If we, too, come before God in humble openness and fervent trust in God's goodness, we make room for God to work in our lives. So, this is important in our individual lives to consider as I demonstrated in my transformative life event. All our life transformations effect our family and closest community members in a way that invites this kind of prayer too. What I wonder though is, if we at St Barnabas were to pray together in the truth of love in this transformational way, what might God set in motion for our whole community? It might be like that question about that something you don’t know exactly what it is but you just sense that it is there to attend to and you need to pray to even see it. Then, God willing, get the insight, the aha moment, and wisdom to act on it. When we pray, we want to pray like the tax collector, about those things that bruise our hearts… those things that change the way we do things and make us wonder why we haven’t done ministry in this way all along. When we pray, we invite a kind of change that disturbs us. Remember the blessing I liked to offer earlier in the year.

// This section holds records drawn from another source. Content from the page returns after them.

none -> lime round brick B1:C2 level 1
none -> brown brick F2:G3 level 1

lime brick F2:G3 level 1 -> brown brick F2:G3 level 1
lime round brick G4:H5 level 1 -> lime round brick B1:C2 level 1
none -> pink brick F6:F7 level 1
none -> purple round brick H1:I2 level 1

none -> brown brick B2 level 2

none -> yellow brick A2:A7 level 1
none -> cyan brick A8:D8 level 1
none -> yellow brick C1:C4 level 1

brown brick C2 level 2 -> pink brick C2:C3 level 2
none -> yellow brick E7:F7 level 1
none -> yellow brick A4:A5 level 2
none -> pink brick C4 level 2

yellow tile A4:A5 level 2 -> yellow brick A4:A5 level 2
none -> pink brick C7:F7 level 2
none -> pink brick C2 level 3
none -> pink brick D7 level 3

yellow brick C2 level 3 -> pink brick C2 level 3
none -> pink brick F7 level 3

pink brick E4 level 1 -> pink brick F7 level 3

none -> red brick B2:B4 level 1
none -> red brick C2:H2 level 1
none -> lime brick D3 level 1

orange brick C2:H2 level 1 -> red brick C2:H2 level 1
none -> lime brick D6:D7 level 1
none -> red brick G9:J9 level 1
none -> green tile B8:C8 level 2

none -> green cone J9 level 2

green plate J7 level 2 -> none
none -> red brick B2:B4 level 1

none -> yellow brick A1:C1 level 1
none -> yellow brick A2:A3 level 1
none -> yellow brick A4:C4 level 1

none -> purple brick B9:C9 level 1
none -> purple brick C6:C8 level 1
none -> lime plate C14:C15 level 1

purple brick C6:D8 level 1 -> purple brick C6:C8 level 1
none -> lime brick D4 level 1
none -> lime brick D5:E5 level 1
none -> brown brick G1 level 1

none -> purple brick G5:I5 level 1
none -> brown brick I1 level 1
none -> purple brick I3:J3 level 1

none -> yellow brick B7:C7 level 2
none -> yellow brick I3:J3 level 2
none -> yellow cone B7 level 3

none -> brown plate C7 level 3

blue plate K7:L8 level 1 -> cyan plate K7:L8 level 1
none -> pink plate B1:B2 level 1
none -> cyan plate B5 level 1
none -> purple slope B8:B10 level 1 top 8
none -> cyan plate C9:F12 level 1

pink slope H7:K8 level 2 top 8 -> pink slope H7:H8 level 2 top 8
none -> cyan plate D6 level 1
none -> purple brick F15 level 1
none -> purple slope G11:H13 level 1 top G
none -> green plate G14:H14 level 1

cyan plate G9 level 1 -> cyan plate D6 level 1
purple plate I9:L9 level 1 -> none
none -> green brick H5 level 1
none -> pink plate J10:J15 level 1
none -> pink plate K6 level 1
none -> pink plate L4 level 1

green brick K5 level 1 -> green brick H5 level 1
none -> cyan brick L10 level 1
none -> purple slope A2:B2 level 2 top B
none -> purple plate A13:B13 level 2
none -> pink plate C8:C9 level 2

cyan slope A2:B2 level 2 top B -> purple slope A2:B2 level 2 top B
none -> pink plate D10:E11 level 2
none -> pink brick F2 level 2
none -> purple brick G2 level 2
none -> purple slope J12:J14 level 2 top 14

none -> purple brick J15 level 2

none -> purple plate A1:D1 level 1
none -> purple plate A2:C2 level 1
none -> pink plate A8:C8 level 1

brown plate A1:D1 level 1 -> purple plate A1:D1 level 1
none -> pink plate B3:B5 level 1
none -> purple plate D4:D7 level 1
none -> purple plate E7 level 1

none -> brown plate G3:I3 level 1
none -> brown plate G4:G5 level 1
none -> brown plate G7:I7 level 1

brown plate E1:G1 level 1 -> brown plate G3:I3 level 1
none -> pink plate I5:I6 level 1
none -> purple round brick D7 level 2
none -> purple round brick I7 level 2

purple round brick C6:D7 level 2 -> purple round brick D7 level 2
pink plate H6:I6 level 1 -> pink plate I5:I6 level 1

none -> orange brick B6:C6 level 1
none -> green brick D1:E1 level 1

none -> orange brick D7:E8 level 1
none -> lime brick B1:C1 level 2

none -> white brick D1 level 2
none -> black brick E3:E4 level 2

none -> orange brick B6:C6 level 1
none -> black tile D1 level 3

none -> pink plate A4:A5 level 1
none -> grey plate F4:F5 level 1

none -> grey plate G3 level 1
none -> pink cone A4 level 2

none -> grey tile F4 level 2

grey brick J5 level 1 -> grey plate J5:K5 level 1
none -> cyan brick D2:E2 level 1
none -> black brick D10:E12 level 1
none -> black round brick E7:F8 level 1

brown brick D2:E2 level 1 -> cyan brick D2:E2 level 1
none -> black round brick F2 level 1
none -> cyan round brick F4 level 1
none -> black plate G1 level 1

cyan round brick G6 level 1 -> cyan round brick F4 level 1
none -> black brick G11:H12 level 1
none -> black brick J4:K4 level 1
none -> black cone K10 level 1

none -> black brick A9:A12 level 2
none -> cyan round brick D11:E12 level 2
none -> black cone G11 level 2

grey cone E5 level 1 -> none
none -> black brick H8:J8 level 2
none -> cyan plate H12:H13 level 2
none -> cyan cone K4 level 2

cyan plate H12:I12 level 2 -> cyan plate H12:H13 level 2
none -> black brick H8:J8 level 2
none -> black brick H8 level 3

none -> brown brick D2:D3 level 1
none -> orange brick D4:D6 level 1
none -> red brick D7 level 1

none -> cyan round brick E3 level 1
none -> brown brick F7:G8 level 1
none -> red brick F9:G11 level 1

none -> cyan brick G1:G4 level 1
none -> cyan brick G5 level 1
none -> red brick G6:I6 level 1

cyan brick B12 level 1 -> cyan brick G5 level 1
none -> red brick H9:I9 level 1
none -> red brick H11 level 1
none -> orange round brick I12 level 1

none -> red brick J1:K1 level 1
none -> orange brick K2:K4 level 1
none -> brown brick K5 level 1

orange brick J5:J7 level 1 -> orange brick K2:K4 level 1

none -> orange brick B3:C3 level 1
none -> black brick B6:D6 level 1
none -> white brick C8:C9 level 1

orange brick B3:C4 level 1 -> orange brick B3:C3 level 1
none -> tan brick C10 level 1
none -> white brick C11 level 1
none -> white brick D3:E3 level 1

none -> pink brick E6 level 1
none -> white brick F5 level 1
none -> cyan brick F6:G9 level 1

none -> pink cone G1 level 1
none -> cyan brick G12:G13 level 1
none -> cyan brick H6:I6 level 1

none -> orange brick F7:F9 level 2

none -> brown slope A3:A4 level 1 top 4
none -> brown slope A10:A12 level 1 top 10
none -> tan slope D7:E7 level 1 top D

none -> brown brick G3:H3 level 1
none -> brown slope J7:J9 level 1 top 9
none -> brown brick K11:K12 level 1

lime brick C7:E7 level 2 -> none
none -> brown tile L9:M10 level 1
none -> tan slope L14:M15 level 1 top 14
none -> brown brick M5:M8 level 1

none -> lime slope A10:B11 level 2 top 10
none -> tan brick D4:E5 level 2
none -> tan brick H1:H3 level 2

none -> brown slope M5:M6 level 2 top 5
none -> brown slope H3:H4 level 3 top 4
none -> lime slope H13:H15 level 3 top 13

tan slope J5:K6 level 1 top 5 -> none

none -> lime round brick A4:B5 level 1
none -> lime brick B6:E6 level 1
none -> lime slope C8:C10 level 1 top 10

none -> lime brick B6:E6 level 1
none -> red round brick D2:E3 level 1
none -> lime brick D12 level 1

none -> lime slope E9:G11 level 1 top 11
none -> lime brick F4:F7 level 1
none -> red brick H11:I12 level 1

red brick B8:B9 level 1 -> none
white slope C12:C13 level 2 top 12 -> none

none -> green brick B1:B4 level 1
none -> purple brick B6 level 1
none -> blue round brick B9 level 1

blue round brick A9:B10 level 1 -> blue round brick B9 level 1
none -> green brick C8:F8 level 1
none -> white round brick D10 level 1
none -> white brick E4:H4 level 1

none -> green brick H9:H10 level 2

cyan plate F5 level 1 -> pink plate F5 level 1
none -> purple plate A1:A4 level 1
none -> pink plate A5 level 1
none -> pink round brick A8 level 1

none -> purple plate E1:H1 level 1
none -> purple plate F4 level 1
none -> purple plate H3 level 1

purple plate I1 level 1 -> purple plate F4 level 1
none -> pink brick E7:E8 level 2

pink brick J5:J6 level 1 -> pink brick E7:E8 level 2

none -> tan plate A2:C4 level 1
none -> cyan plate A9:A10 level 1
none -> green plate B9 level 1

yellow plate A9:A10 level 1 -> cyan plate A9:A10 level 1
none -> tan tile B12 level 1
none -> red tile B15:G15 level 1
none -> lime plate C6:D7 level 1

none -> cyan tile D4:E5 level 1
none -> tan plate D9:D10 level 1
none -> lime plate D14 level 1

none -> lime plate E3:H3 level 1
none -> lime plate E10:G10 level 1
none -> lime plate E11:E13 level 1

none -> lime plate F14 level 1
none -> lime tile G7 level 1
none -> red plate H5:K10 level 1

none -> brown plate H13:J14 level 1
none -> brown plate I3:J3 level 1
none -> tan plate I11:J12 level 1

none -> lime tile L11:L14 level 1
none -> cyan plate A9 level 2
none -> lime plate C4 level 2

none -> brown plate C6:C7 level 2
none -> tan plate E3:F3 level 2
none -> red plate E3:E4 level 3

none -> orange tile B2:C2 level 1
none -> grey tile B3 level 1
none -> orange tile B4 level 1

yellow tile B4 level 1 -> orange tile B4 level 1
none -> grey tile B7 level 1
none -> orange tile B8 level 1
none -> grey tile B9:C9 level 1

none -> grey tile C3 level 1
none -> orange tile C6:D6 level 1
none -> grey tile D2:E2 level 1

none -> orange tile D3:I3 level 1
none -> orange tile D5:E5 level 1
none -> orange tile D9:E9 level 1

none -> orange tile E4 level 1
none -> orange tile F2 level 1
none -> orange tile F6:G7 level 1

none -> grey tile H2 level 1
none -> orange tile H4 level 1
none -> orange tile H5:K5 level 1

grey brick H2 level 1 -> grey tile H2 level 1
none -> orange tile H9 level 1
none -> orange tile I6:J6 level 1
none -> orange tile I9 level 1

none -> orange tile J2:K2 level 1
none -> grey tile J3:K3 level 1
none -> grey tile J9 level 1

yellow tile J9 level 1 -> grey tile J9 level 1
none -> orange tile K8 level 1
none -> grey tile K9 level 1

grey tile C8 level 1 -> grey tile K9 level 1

“May God bless you with discomfort at easy answers, half-truths, and superficial relationships so that you may live deep within your heart.
May God bless you with anger at injustice, oppression, and exploitation of people, so that you may wish for justice, freedom and peace.
May God bless you with enough foolishness to believe that you can make a difference in this world, so that you can do what others claim cannot be done.
And May God’s blessing, creator, redeemer and sustainer, be with you now and forever.”
So where is God? Where is that connection to God that brings us the heart, the courage, the openness and the flexibility to change? God is right in the center of our most vulnerable moments as individuals and as a community in prayer. Let’s all reach out for God in prayer and see what God does with us then!
Monica Baldwin said, "What makes humility so desirable is the marvelous thing it does to us; it creates in us a capacity for the closest possible intimacy with God."
-Br. Geoffrey Tristram said about Challenge - Not only does God see us as we truly are, not only does he love and accept us as we are – but he also challenges us to change and be transformed – to become that unique person whom God made us to be.
…all who exalt themselves will be humbled, but all who humble themselves will be exalted. (Luke 18:14b)
Let us pray. O God, the strength of those who humbly confess their sin and place their hope in you, save us from vain displays of righteousness, and give us grace to keep faith with the true humility of our Lord Jesus Christ. Amen.